Fotografía de Diane ArbusHay lunes que acompaño a mi hija al ortodoncista, los famosos hierritos o brackets adolescentes, ya saben, y mientras espero hojeo alguna revista. Hoy eran todas de salud y belleza… y había un Hola. Lo he cogido. Me he quedado fascinado en el primer reportaje. Se trataba de uno sobre la familia Finat en su palacio del Carrascal de estilo nórdico. No sé dónde estaba. Sólo recuerdo que este palacio se construyó a principios de siglo y una vez estuvo el rey Alfonso XIII participando en una cacería.
Toda la familia Finat posaba en la frontal del palacio. Estaban los marqueses de Pastrana y las diversas generaciones de la familia, incluidos los niños. Luego se nos ofrecían perspectivas de las escaleras regias con tapices nobles, las habitaciones todas iluminadas maravillosamente, los salones, la biblioteca…
Pero, me pregunto ¿por qué me parecen tan imbéciles los ricos? ¿Serán sus rostros llenos de autosatisfacción, de petulancia, de sentirse plenos en la vida…? ¡Cómo pueden ser tan inanes! ¿El tenerlo todo imposibilita la comprensión recta de la vida? No sé, pero sus rostros son la imagen del vacío lleno de solemnidad y estupidez. Detesto a los que lo tienen todo. ¡Cómo me atraen más esos personajes del programa Callejeros de la cadena cuatro en que salen personas que tienen toda la vida en contra y nos muestran sus casas sórdidas! La riqueza tiene algo que repele. Es la autosatisfacción, es esa mirada en que uno muestra a la cámara y le dice que está muy contento en ser como es y de toda su historia y del linaje de su familia, y de sus riquezas, etc, etc.
Pienso que esta gente necesitaría un buen fotógrafo para que les sacara favorecidos, un poco interesantes. Pienso en aquella genial fotógrafa que se suicidó a los cuarenta y nueve años, una edad magnífica para hacerlo y si no se hace a esa edad ya mejor esperar a mejor circunstancia. Imagino que conocen a Diane Arbus, la fotógrafa norteamericana que retrataba a perturbados mentales, fakires, nudistas, gigantes, travestis, damas decadentes… y proporcionaba a sus modelos una extraña densidad e interés. Retrataba lo cotidiano proporcionándole la pátina de lo extraño. Sus imágenes nos seducen porque nos muestra la extrañeza de lo normal y lo normal de la extrañeza. Se adentró en lindes peligrosas. Su fotografía es todo lo alejado de esa sensación nauseabunda de la autosatisfacción.
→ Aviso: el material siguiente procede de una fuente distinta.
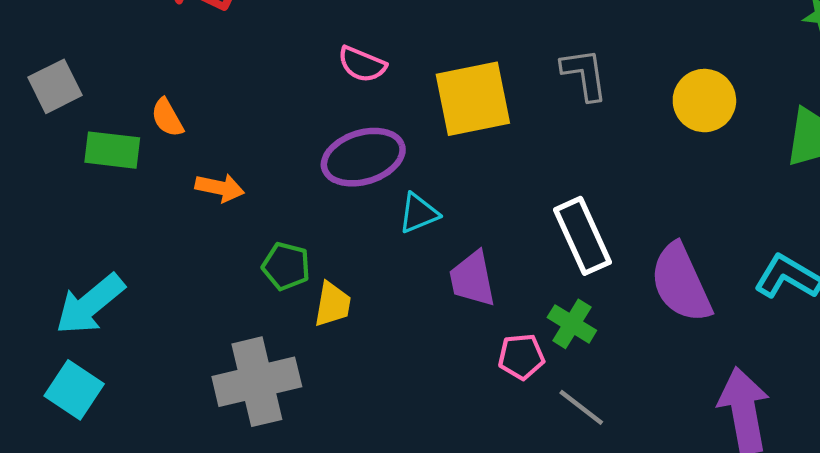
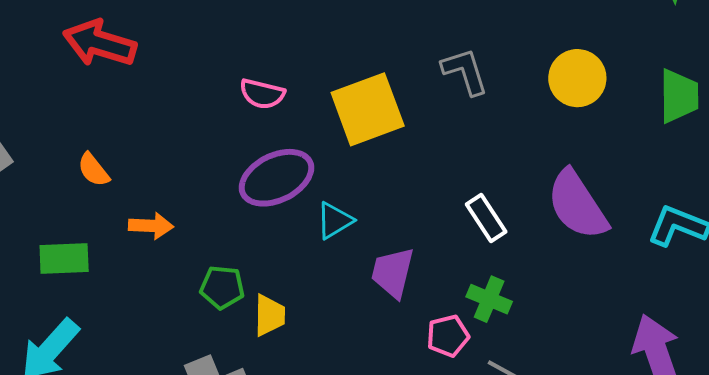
green rectangle: (112, 150) -> (64, 259), moved
white rectangle: (582, 236) -> (486, 218), size x0.7
purple trapezoid: (472, 279) -> (393, 273), turned 34
purple semicircle: (681, 283) -> (577, 205), moved

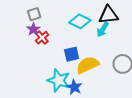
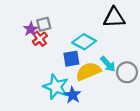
gray square: (34, 14) -> (44, 24), moved
cyan diamond: (80, 21) -> (84, 42), moved
cyan arrow: (103, 30) -> (108, 64), moved, turned -77

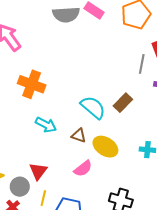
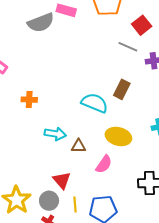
gray line: (142, 64) -> (128, 47), turned -60
orange cross: (32, 84) -> (29, 100), size x0.6
brown triangle: (79, 136) -> (79, 146), moved

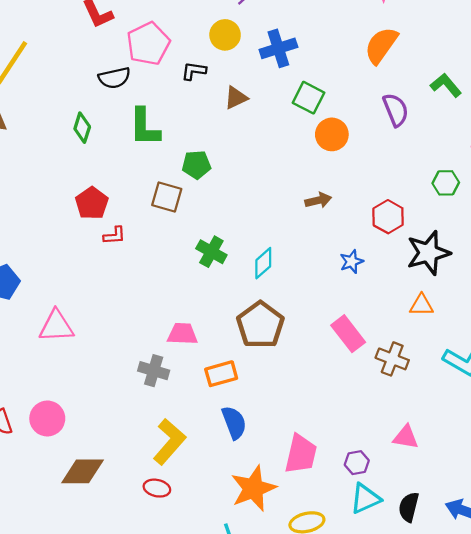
Sé que no soy perfecto, y tengo muchas cosas de que arrepentirme. Mi historia son algunos casos que recordar no quiero. No siento satisfacción. Me sé pecador, tonto en la mayor parte del tiempo… y eso me permite contemplar a los demás con esa mirada que uno llamaría compasión despojándola de todo sentido cristiano de menosprecio o de mirada altanera o de suficiencia.
Me gustaría fotografiar a mis alumnos, cuanto más bandarras mejor. Las clases son luchas contra la entropía. Es difícil establecer el sentido del orden, de lo apolíneo. Recordando a Ingmar Bergman –uno de los dioses de esta casa- las clases son Gritos y susurros, aunque predominan los primeros. ¡Qué magníficos sujetos fotográficos serían mis alumnos de vida aperreada! Implicarían la vida en estado puro y en ese proceso terrible que es la adolescencia que alguien comparó con una montaña rusa sin freno.
¡Qué imbéciles parecen los ricos que lo tienen todo! Dudo que alguno lea este post. Dudo que algún miembro inane de la familia Finat lea o se manche con la blogosfera, lo que implica que no se sentirán atacados u ofendidos por este post que recuerda a la fotógrafa Diane Arbus e Ingmar Bergman, dos artistas populares y aristocráticos. Es difícil ser auténticamente aristocrático sin haber sentido el filo de la navaja en el cuello o haber compartido con el pueblo sus desventuras. Que les den por ahí. Están vacíos. Esa es nuestra alta sociedad, la que puebla las páginas del Hola. En fin, reflexiones de una tarde en el ortodoncista.